Bike Share Data Study

Introduction
Business Task
Data Sources
Analyzing the Data
Conclusion and Recommendations

Introduction

This study is motivated by the capstone project as suggested by the Google Data Analytics Professional Certificate course, wherein analysts are asked to imagine a real-world scenario, and use the skills learned in the course to complete a business task.

In this scenario, a Chicago based bike-share company named “Cyclistic” wants to understand how casual riders and annual members use bikes differently. This information will be used to help inform the business goal of converting casual riders to annual members, since annual memberships are more profitable long-term.

The main question is: How do annual members and casual riders use Cyclistic bikes differently? We hope that by identifying trends in the way users utilize the bike-share service, we will be provided insights about the needs of the customers, which will then inform the marketing team’s strategy to gain more annual members. This analysis and information will be presented in a report-style document, including documentation of the analysis process as well as visualizations of key findings.

Business Task

Compare the habits and trends of bike use between casual users and annual members.
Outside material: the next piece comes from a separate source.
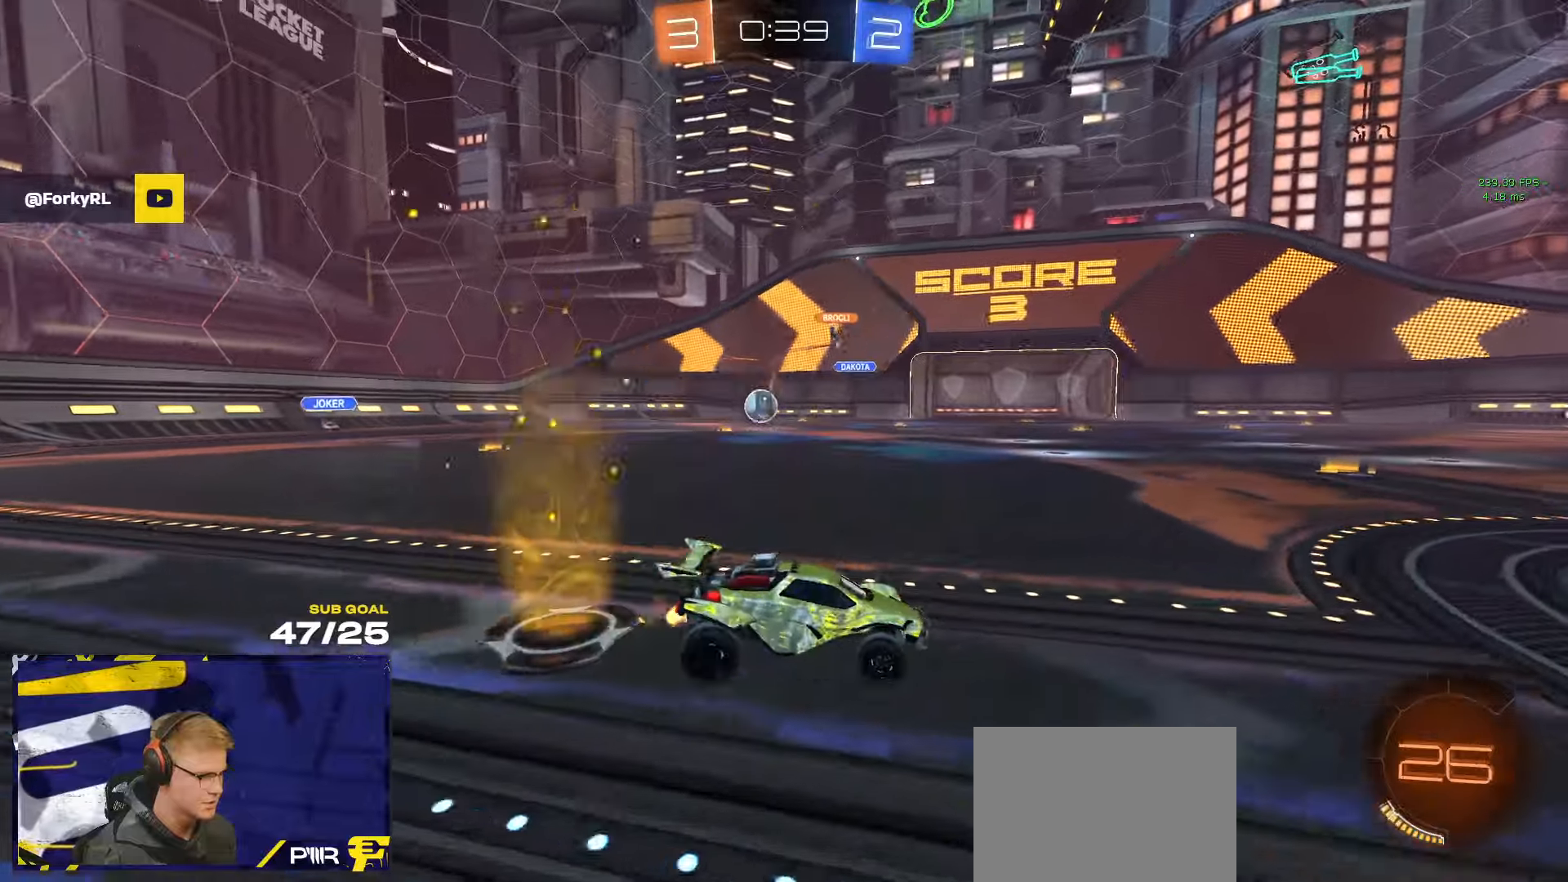
{"dt_ms": 500, "buttons": ["R2"], "left_stick": "right", "right_stick": "center", "events": [[33, "X", "up"], [183, "X", "down"], [233, "X", "up"]]}
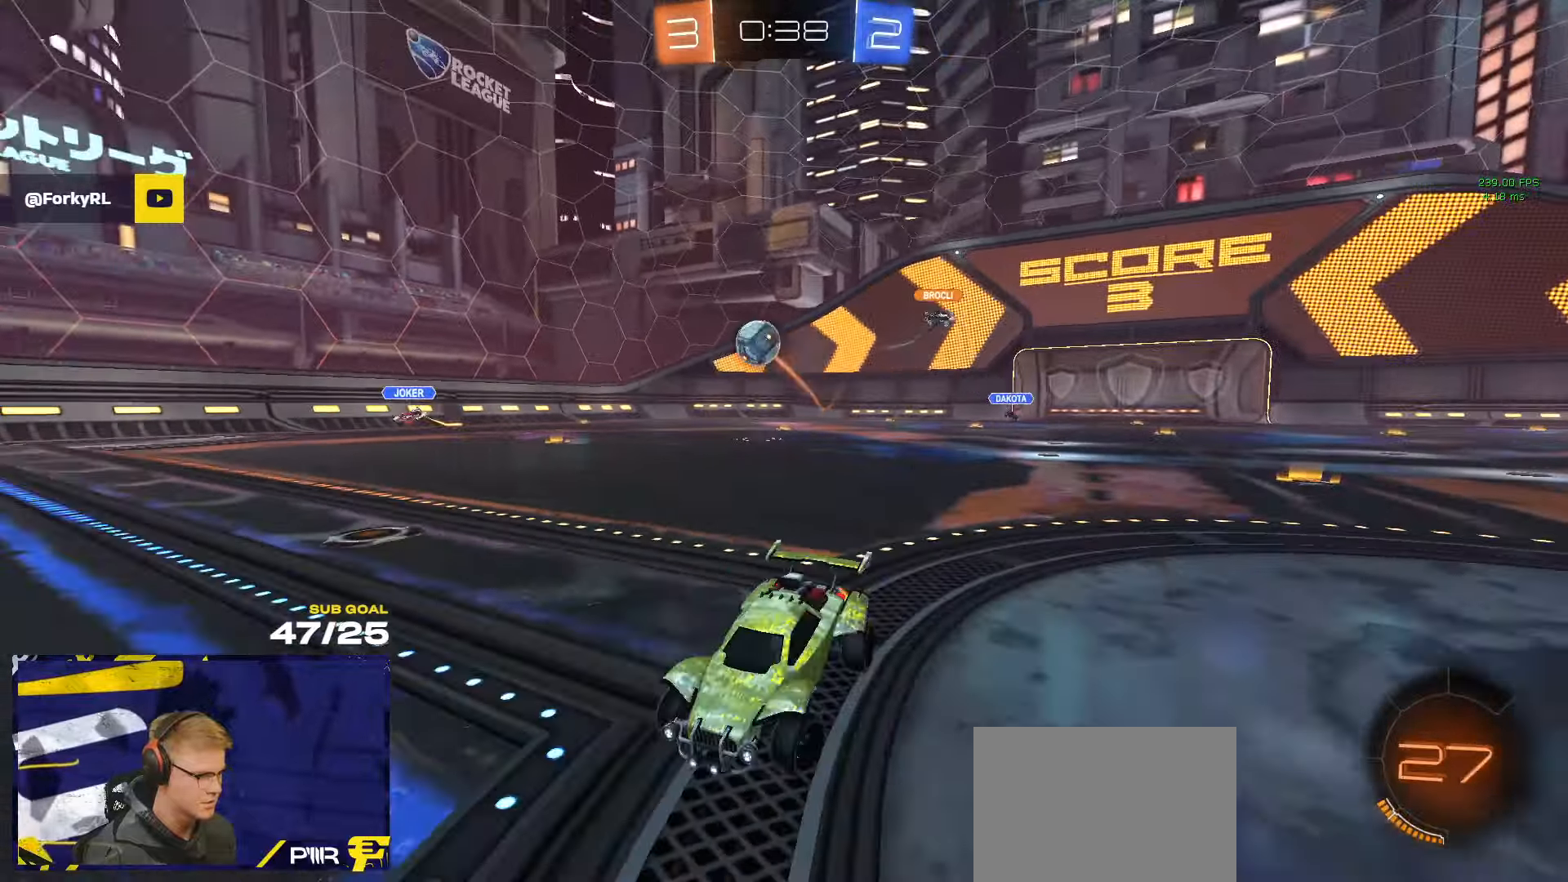
{"dt_ms": 500, "buttons": ["R2"], "left_stick": "center", "right_stick": "center", "events": [[133, "left_stick", "center"], [216, "R2", "up"], [333, "left_stick", "left"], [400, "left_stick", "center"], [450, "A", "down"], [500, "A", "up"], [500, "R2", "down"]]}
Provide the marketing team of the bike-share company with data-based recommendations to increase the number of annual memberships.

Data Sources

For the purposes of this case study, the datasets to be used for this scenario are based on the data made available by Motivate International Inc. under the following license: click here. All of the available data from this company is accessible here

It is based on data from the City of Chicago’s bikeshare service called Divvy, operated by Lyft Bikes and Scooters, LLC. The license outlines the terms and conditions of this publicly available data. It should be noted that any personal information about its users are not included, maintaining the anonymity of its users. However, the data is reliable, current, and complete enough for the purposes of this project.

The data is stored in csv files, the most recent files containing a month’s worth of data while the oldest file which dates back to 2013 has an entire year’s worth of information. The data itself is organized in a wide format where every row is an independent entry about a singular bike ride, with a corresponding unique ride identification string. The data includes information such as:

a unique trip id
the date and time each bike trip began and ended
the stations that the bike trip left from and arrived at (including station name, id, and GPS coordinates)
the type of bike used (electric, classic, or docked)
the type of user (member or casual user)

For this analysis, I will be using data from the past year, downloading 12 separate csv files, corresponding to one for each month. Altogether, there is a total of 5,677,610 rows and over a GB of data.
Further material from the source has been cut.